→ What the task requires
What lines of the material below hold the string "left"? Copy them out.

[Source material Boundary: Start]

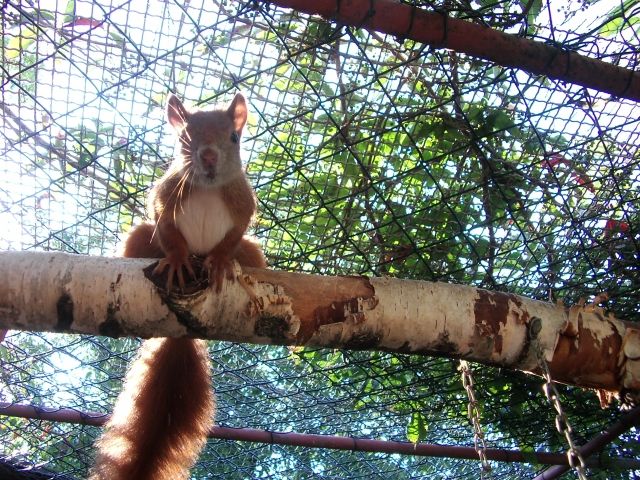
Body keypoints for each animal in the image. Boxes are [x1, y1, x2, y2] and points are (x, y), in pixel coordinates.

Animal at [89, 93, 266, 480]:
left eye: (234, 137)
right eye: (185, 137)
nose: (209, 156)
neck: (208, 188)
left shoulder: (243, 202)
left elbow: (234, 234)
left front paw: (220, 260)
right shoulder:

[Source material Boundary: End]

→ Solution
left eye: (234, 137)
left shoulder: (243, 202)
left elbow: (234, 234)
left front paw: (220, 260)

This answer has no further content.